TASK INSTRUCTIONS:
Every record below should be repeated exactly, with the pictures left out.

(AVAILABLE DATA)

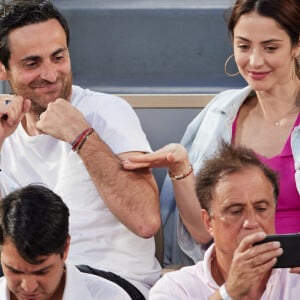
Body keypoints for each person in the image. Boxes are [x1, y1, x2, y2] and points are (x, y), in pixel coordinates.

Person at [0, 0, 161, 298]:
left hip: (112, 281)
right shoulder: (5, 130)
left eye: (58, 57)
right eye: (32, 64)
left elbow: (146, 220)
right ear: (3, 69)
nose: (50, 75)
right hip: (28, 285)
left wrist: (81, 137)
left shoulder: (107, 112)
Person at [123, 0, 300, 266]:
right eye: (243, 46)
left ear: (297, 46)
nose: (254, 60)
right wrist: (180, 167)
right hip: (231, 274)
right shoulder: (219, 113)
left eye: (270, 47)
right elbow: (200, 231)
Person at [148, 142, 300, 299]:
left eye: (261, 209)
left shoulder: (295, 278)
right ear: (208, 222)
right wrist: (229, 293)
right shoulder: (176, 288)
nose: (251, 222)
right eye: (235, 211)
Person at [0, 184, 131, 300]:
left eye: (42, 272)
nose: (28, 287)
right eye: (15, 271)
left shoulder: (110, 297)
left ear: (66, 248)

(End AVAILABLE DATA)

ANSWER BOX:
Body keypoints for each person in the image. Boxes are [x1, y1, x2, y2] and points are (x, y), in pixel coordinates.

Person at [0, 0, 161, 298]:
left hip: (112, 281)
right shoulder: (5, 130)
left eye: (58, 57)
right eye: (32, 64)
left elbow: (146, 220)
right ear: (3, 69)
nose: (50, 75)
right hip: (28, 285)
left wrist: (81, 137)
left shoulder: (107, 112)
Person at [123, 0, 300, 266]:
right eye: (243, 46)
left ear: (297, 46)
nose: (254, 60)
right wrist: (180, 167)
right hip: (231, 274)
right shoulder: (219, 113)
left eye: (270, 47)
right elbow: (200, 231)
Person at [148, 142, 300, 299]:
left eye: (261, 209)
left shoulder: (295, 278)
right ear: (208, 222)
right wrist: (229, 293)
right shoulder: (176, 288)
nose: (251, 222)
right eye: (235, 211)
Person at [0, 184, 131, 300]:
left eye: (42, 272)
nose: (28, 287)
right eye: (15, 271)
left shoulder: (110, 297)
left ear: (66, 248)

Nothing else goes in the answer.